## What this exercise asks:
1 - Please answer these questions from the blog post below:
(a) What did Karl make for the Milwaukee reading that evening?
(b) Where did the writer spend the rainy afternoon reading poetry?
(c) Who said "not failure, but impossibility" in the conversation in Kansas City?
2 - Name everyone the writer of the blog post below says they saw in Chicago in the sentence beginning "I saw".

Post no.3 from Guest Blogger Brandon Brown

TALKING POINTS

1. Well that was awesome! After a fun stretch in Kansas City, I made the very short flight to Chicago. I read with Daniel Borzutzky that night at Judith Goldman’s house and it was terrific. Looking forward to seeing Daniel’s book when it’s out! I saw Jen Scappettone, Patrick Durgin, Nicole Pollentier, Logan Ryan Smith, Kari Freitag; I met a bunch of new people, who were all warm and interesting. The people in Chicago laughed a lot too, so, even though nobody bit the bait before, maybe it’s true that we’re humorless clogs in the Bay Area. I called Chicago “the Chi” about a thousand times, to the detriment of my reputed charm.

The next day it was pouring rain all day, so I spent nearly the whole afternoon at the Coffee Studio in Andersonville drinking way more coffee than I’m used to and reading poetry. I read Lisa Robertson’s Magenta Soul Whip and Kyle Buckley’s The Laundromat Essay. And got wired. Then we drove up to Milwaukee and Judith and I read in the Salacious Banter reading series, hosted by Karl Saffran and Mike Hauser. It’s in Karl’s massive loft in what I think is downtown Milwaukee. The reading was super, even though I found myself having to defend Rihanna quite a bit afterwards. Karl makes all this delicious food for the readings and this evening it was two kinds of potato soup, a vegan version and a gorgonzola-y version.

I really wanted to go check out the Heartland show at the Smart Museum, but was dissuaded by the aforementioned drizzle and long travel times to Hyde Park. John Beer did tip me off to this, which looks terrific. Apparently it is somewhat derived from Beyonce’s appropriation of Bob Fosse immortalized in the “Single Ladies” video. Which, in case you haven’t heard recently, is one of the best videos of all time.

2. What I want to start to talk about this week is difficult if not impossible. Or, it may be impossible but yet I might not fail in making a little progress. If you’re dismayed by the lack of formal thesis by the end of this talking point, well, might I suggest you reconsider what dismays you! Seriously! Okay, so as part of my conversation with Anne Boyer in Kansas City about conceptual writing, she said “not failure, but impossibility” in reference to the several iterations of the term “failure” in Notes On Conceptualisms. I’m trying to elaborate the difference or trouble the difference—not just in conceptual writing. All our writing. Are impossibility and failure necessary tropes for contemporary poetics?

Failure appears in many different forms in NOC, but it is clear that failure is not only revealed as an element of the conceptual writing process itself, or as a judgment on the object produced by those processes, but moreover is valorized as the goal of those writings.

On one hand, failure functions to differentiate classic or pure conceptualism from the neo- or post-conceptualist writings described—and practiced—by Place and Fitterman. “I have failed miserably—over and over again.” The terrific singularity of the “I” that writes these Notes here implicates both of its authors, and the writings which they’re attempting to make more legible.

## Data section:
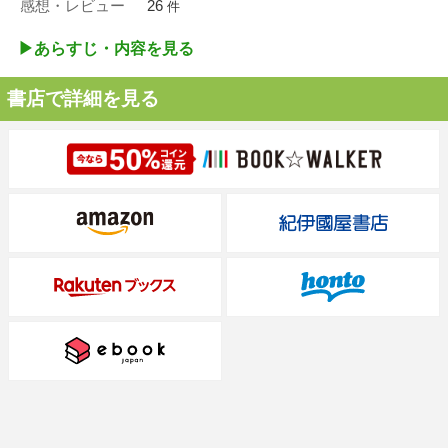
感想・レビュー
26
件
▶︎あらすじ・内容を見る
書店で詳細を見る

## Answer set:
1 -
(a) Two kinds of potato soup: a vegan version and a gorgonzola-y version.
(b) At the Coffee Studio in Andersonville.
(c) Anne Boyer.

2 - Jen Scappettone, Patrick Durgin, Nicole Pollentier, Logan Ryan Smith, Kari Freitag